Debate Magazine

US-style Policing in the UK? No Thanks

Posted on the 16 August 2011 by Mikeb302000
This the title of a post in the Guardian's Political Blog:

America is a much more violent place than the UK, and its law and order settlement is not one any sensible foreigner would want to embrace.
This isn't just about guns, but the entire culture of lock 'em up and throw away the key or shoot the bastards
I have some sympathy for anyone who happens to be prime minister when urban riots break out. But they're all volunteers, and David Cameron seems to be getting into a muddle over his handling of the police and the coalition's supposed "zero tolerance" policy response to lawlessness.

We'd better get this right or we risk lurching into an American view of policing – as a smart article predicts – which has the highest per capita incarceration rate in the world: more than 2 million people in prison, twice that number on probation or parole, at any one time. No thanks.

Which would you prefer to pay for prevention, or having to lock these people up?

It was that the police initially saw the riots as a public order issue, a form of political protest like last winter's student riots or the G20 protests. In consequence, they handled them warily, aware that they might be criticised for heavy-handedness, as they were – by the Guardian among others – on those occasions.

Only on Monday, too late, did they see that they were mostly dealing with opportunistic and apolitical looting.

We can get into the reason for the riots, but it seems to be desperation.

"In 2011 there is an additional consumer component and a self-destructive one. Self-destruction is more dystopian even that nihilism. Not only does it imply hopelessness, it suggests this week's rioters are cut off not just from society, but also from themselves," wrote Malkani, the author of the novel Londonistan.

That's bleak. Which makes Caldwell's conservative worldly wisdom even bleaker. British culture has always been individualistic, but has become radically anti-authoritarian and diverse over the last 50 years. The old consensus, which permitted gentle, unarmed policing, is one of the casualties of this change, he argues. Reformers have thrown out the baby of authority with the bathwater of privilege.

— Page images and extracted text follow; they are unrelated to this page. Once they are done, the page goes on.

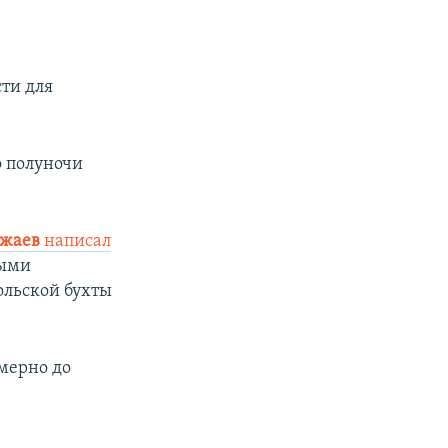
ти для
о полуночи
ожаев
написал
выми
ольской бухты
мерно до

"And this is the tragedy. Britain has chosen a different kind of liberty, one that does not rest on shared values. That is, it has chosen a US-style liberty, and this will have to be safeguarded in an American way," he writes.

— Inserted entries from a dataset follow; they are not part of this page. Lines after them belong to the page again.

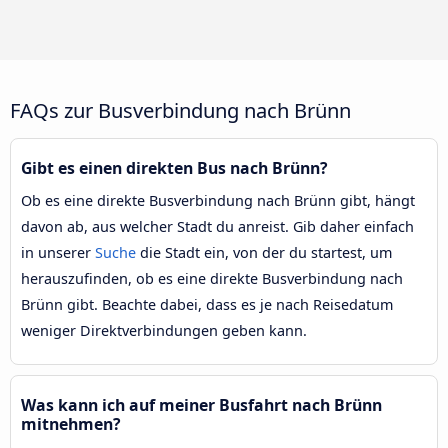
FAQs zur Busverbindung nach Brünn
Gibt es einen direkten Bus nach Brünn?
Ob es eine direkte Busverbindung nach Brünn gibt, hängt
davon ab, aus welcher Stadt du anreist. Gib daher einfach
in unserer
Suche
die Stadt ein, von der du startest, um
herauszufinden, ob es eine direkte Busverbindung nach
Brünn gibt. Beachte dabei, dass es je nach Reisedatum
weniger Direktverbindungen geben kann.
Was kann ich auf meiner Busfahrt nach Brünn
mitnehmen?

Americans fear their police – and with good reason – but have confidence in the efficacy. The fact that Duggan was carrying a gun when shot would have ended the debate about injustice in America, Caldwell claims. We are heading down that road, too.

A frightening though. The author's conclusion:

There far more people in prison in the US than in China, with four times the population, and gun violence is rampant – more than 12,000 gun-related homicides in 2007 alone. It's a wonderful country in all sorts of ways if you're not poor, very hard if you are.

But America's law and order settlement is not one any sensible foreigner would want to embrace. Sorry, Bill Bratton, I know you've done some good work and we're all keen to learn from each other. But you were starting from a very different and much, much more violent place. We don't need it here.